It's A Wild Situation In Minnesota

Monday, June 29, 2009

A lot of teams like to focus on signing a natural goal scorer come July 1st, but no one is in more need than the Minnesota Wild. The Wild's team is made of a solid defensive core, which is great for a team and their goalie. But if you can't score goals, you have no chance of winning hockey games. The only real 30-40 goal scorer they have is right winger Marian Gaborik, who hits the free agent market come the first of July.

The biggest name on this Wild roster is Gaborik who, due to injury, only played in 17 games this past season. In those 17 games though, he scored 13 goals which simply proves right there he knows how to find the back of the net. Can you only imagine how much damage he would have done if healthy? Along with his 13 goals he put up 10 assists to total 23 points which averages out to at least one point a game. Now he has a contract of $7.5 million at the age of 27. To me, that's a lot of money but Gaborik's probably worth it if he can stay healthy. He's never played all 82 games in a season, coming close in 2002-2003 playing in 81. According to, Minnesota, Vancouver, Edmonton, Los Angeles and Dallas are interested in him. My personal opinion: if Minnesota wants to make playoffs next year, they either keep Gaborik or sign a player like Heatley or Hossa.

Other forwards that will be free agents are centers Krystofer Kolanos ($500,000), Bryan Lundbohm ($500,000), and left winger Stephane Veilleux ($862,500). Veilleux is the same age as Gaborik and scored just as many points, only difference is he participated in all but one of the Wild's games this season. He is still a reliable forward though. As for the other two, if Minnesota is serious about getting another goal scorer, these two players could be traded as a package deal. Kolanos played in 21 games for the Wild and Lundbohm spent most of his season with the affiliate team, Houston Aeros.

On the defensive side of things, they have four free agents, one of them being the stay at home defenseman, Martin Skoula. For a blue-liner, he didn't have many penalty minutes as he had only 10, which is a plus. He put up 16 points through 81 games last season. So should Minnesota re-sign him? I believe they should, simply because for the 10 years he has been in the NHL, he's always been reliable.

Other free agent defensemen the Wild have is Marc-Andre Bergeron ($1.69 million), Kurtis Foster ($1.025 million), and Tomas Mojzis ($500,000). Bergeron is more of the offensive type of defenseman. During the 2008-2009 season, he scored 14 goals in 72 games to make a total of 32 points. In the past, he has had one 20 goal season, two 17 goal seasons, and one 15 goal season. This is a player the Wild really shouldn't let go of. The Wild have enough cap space to sign Bergeron and Foster if they wanted to.
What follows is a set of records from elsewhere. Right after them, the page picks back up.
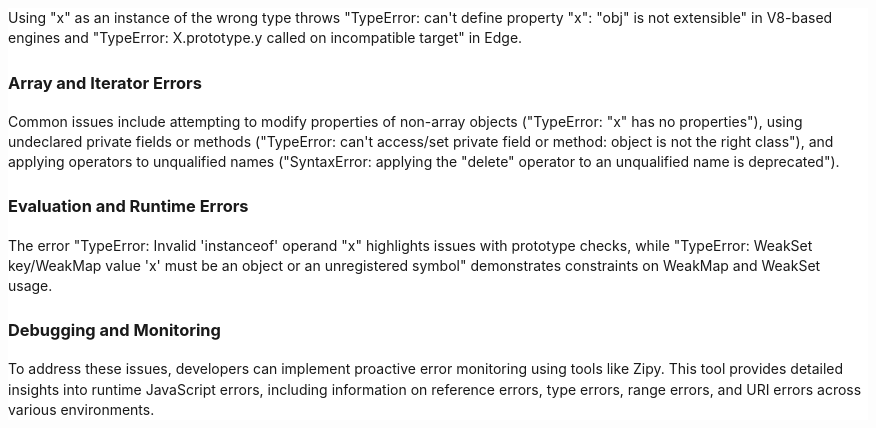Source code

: Using "x" as an instance of the wrong type throws "TypeError: can't define property "x": "obj" is not extensible" in V8-based engines and "TypeError: X.prototype.y called on incompatible target" in Edge.


### Array and Iterator Errors

Common issues include attempting to modify properties of non-array objects ("TypeError: "x" has no properties"), using undeclared private fields or methods ("TypeError: can't access/set private field or method: object is not the right class"), and applying operators to unqualified names ("SyntaxError: applying the "delete" operator to an unqualified name is deprecated").


### Evaluation and Runtime Errors

The error "TypeError: Invalid 'instanceof' operand "x" highlights issues with prototype checks, while "TypeError: WeakSet key/WeakMap value 'x' must be an object or an unregistered symbol" demonstrates constraints on WeakMap and WeakSet usage.


### Debugging and Monitoring

To address these issues, developers can implement proactive error monitoring using tools like Zipy. This tool provides detailed insights into runtime JavaScript errors, including information on reference errors, type errors, range errors, and URI errors across various environments.

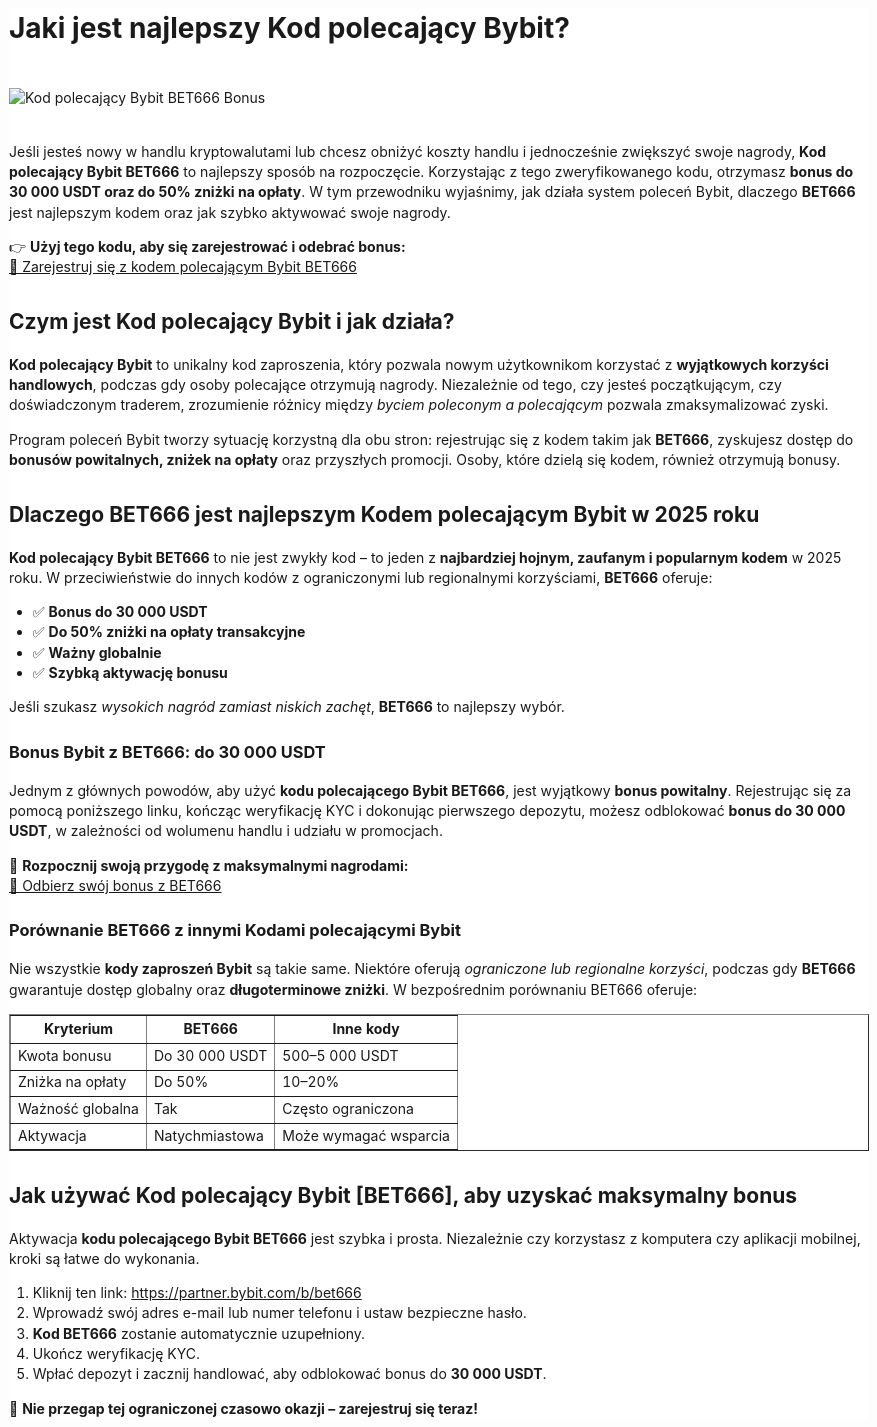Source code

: <h1>Jaki jest najlepszy Kod polecający Bybit?</h1>
<img src="https://images.mirror-media.xyz/publication-images/SQFO_HcGzT4PWFjbuAXed.jpg" alt="Kod polecający Bybit BET666 Bonus" width="100%" style="margin: 20px 0;">
<p>Jeśli jesteś nowy w handlu kryptowalutami lub chcesz obniżyć koszty handlu i jednocześnie zwiększyć swoje nagrody, <strong>Kod polecający Bybit BET666</strong> to najlepszy sposób na rozpoczęcie. Korzystając z tego zweryfikowanego kodu, otrzymasz <strong>bonus do 30 000 USDT oraz do 50% zniżki na opłaty</strong>. W tym przewodniku wyjaśnimy, jak działa system poleceń Bybit, dlaczego <strong>BET666</strong> jest najlepszym kodem oraz jak szybko aktywować swoje nagrody.</p>
<p>👉 <strong>Użyj tego kodu, aby się zarejestrować i odebrać bonus:</strong><br><a href="https://partner.bybit.com/b/bet666" target="_blank">🔗 Zarejestruj się z kodem polecającym Bybit BET666</a></p>

<h2>Czym jest Kod polecający Bybit i jak działa?</h2>
<p><strong>Kod polecający Bybit</strong> to unikalny kod zaproszenia, który pozwala nowym użytkownikom korzystać z <strong>wyjątkowych korzyści handlowych</strong>, podczas gdy osoby polecające otrzymują nagrody. Niezależnie od tego, czy jesteś początkującym, czy doświadczonym traderem, zrozumienie różnicy między <em>byciem poleconym a polecającym</em> pozwala zmaksymalizować zyski.</p>
<p>Program poleceń Bybit tworzy sytuację korzystną dla obu stron: rejestrując się z kodem takim jak <strong>BET666</strong>, zyskujesz dostęp do <strong>bonusów powitalnych, zniżek na opłaty</strong> oraz przyszłych promocji. Osoby, które dzielą się kodem, również otrzymują bonusy.</p>

<h2>Dlaczego BET666 jest najlepszym Kodem polecającym Bybit w 2025 roku</h2>
<p><strong>Kod polecający Bybit BET666</strong> to nie jest zwykły kod – to jeden z <strong>najbardziej hojnym, zaufanym i popularnym kodem</strong> w 2025 roku. W przeciwieństwie do innych kodów z ograniczonymi lub regionalnymi korzyściami, <strong>BET666</strong> oferuje:</p>
<ul>
<li>✅ <strong>Bonus do 30 000 USDT</strong></li>
<li>✅ <strong>Do 50% zniżki na opłaty transakcyjne</strong></li>
<li>✅ <strong>Ważny globalnie</strong></li>
<li>✅ <strong>Szybką aktywację bonusu</strong></li>
</ul>
<p>Jeśli szukasz <em>wysokich nagród zamiast niskich zachęt</em>, <strong>BET666</strong> to najlepszy wybór.</p>

<h3>Bonus Bybit z BET666: do 30 000 USDT</h3>
<p>Jednym z głównych powodów, aby użyć <strong>kodu polecającego Bybit BET666</strong>, jest wyjątkowy <strong>bonus powitalny</strong>. Rejestrując się za pomocą poniższego linku, kończąc weryfikację KYC i dokonując pierwszego depozytu, możesz odblokować <strong>bonus do 30 000 USDT</strong>, w zależności od wolumenu handlu i udziału w promocjach.</p>
<p>🎯 <strong>Rozpocznij swoją przygodę z maksymalnymi nagrodami:</strong><br><a href="https://partner.bybit.com/b/bet666" target="_blank">🔗 Odbierz swój bonus z BET666</a></p>

<h3>Porównanie BET666 z innymi Kodami polecającymi Bybit</h3>
<p>Nie wszystkie <strong>kody zaproszeń Bybit</strong> są takie same. Niektóre oferują <em>ograniczone lub regionalne korzyści</em>, podczas gdy <strong>BET666</strong> gwarantuje dostęp globalny oraz <strong>długoterminowe zniżki</strong>. W bezpośrednim porównaniu BET666 oferuje:</p>
<table border="1">
<tr><th>Kryterium</th><th>BET666</th><th>Inne kody</th></tr>
<tr><td>Kwota bonusu</td><td>Do 30 000 USDT</td><td>500–5 000 USDT</td></tr>
<tr><td>Zniżka na opłaty</td><td>Do 50%</td><td>10–20%</td></tr>
<tr><td>Ważność globalna</td><td>Tak</td><td>Często ograniczona</td></tr>
<tr><td>Aktywacja</td><td>Natychmiastowa</td><td>Może wymagać wsparcia</td></tr>
</table>

<h2>Jak używać Kod polecający Bybit [BET666], aby uzyskać maksymalny bonus</h2>
<p>Aktywacja <strong>kodu polecającego Bybit BET666</strong> jest szybka i prosta. Niezależnie czy korzystasz z komputera czy aplikacji mobilnej, kroki są łatwe do wykonania.</p>
<ol>
<li>Kliknij ten link: <a href="https://partner.bybit.com/b/bet666" target="_blank">https://partner.bybit.com/b/bet666</a></li>
<li>Wprowadź swój adres e-mail lub numer telefonu i ustaw bezpieczne hasło.</li>
<li><strong>Kod BET666</strong> zostanie automatycznie uzupełniony.</li>
<li>Ukończ weryfikację KYC.</li>
<li>Wpłać depozyt i zacznij handlować, aby odblokować bonus do <strong>30 000 USDT</strong>.</li>
</ol>
<p>🎉 <strong>Nie przegap tej ograniczonej czasowo okazji – zarejestruj się teraz!</strong></p>
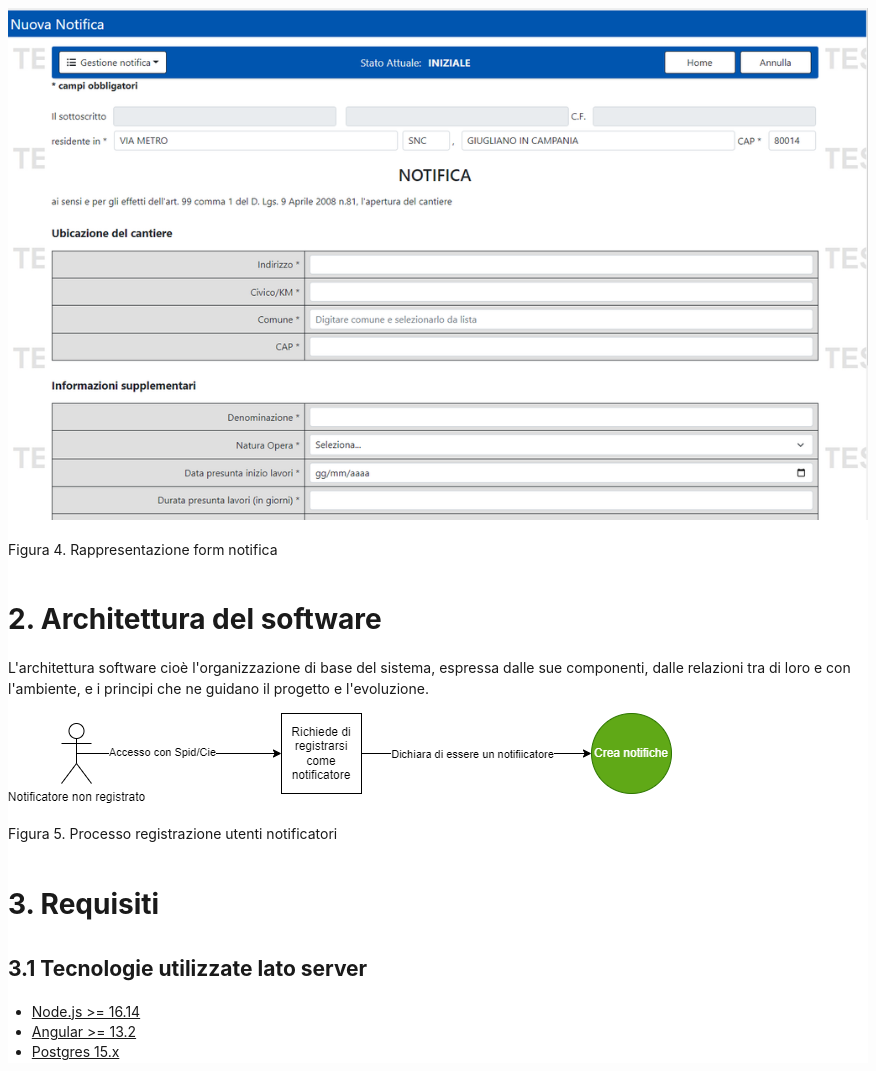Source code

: ![screen](./docs/screenshot_3.png)

Figura 4. Rappresentazione form notifica




# **2. Architettura del software**

L'architettura software cioè l'organizzazione di base del sistema, espressa dalle sue componenti, dalle relazioni tra di loro e con l'ambiente, e i principi che ne guidano il progetto e l'evoluzione.



![archittetura](./docs/gisa_arch1.png)

Figura 5. Processo registrazione utenti notificatori


# **3. Requisiti**

## **3.1 Tecnologie utilizzate lato server**
 - [Node.js  >= 16.14](https://nodejs.org/it/)
 - [Angular  >= 13.2](https://angular.io/)
 - [Postgres  15.x ](https://www.postgresql.org/about/news/postgresql-15-released-2526/)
About the goaltending situation, they already signed Niklas Backstrom, one of the candidates for the Vezina Trophy this past Awards Ceremony. They inked him to a four year, $24 million deal. Backstrom went 37-24-8 this past season.

On the night of the draft, the Wild acquired Kyle Brodziak, a center from the Edmonton Oilers. He's not one to put up big numbers on the score board, but he's one to stay healthy, be physical but stay out of the box, and keep his +/- at a reasonable number. I guess you could say he is one of those players who make up for the offense by doing the little things.

During the off season, the main focus of this team should be on scoring. Of course it could never hurt to add talent and depth to your defense as well, but if they don't, they should be fine.


Shelby Rose said...

I would be extremely surprised if Minnesota somehow got Marian Gaborik to stay. Even though he puts up the goals/points, he is injury prone obviously. It reminds me a lot like Tim Connolly here though the Sabres took a chance anyways.

The Puck Stops Here said...

Yeah that's the only problem with Gaborik. Injuries love him. But when he does play, he's so worth it. I know what you're saying though, it just depends on which team is willing to take that risk.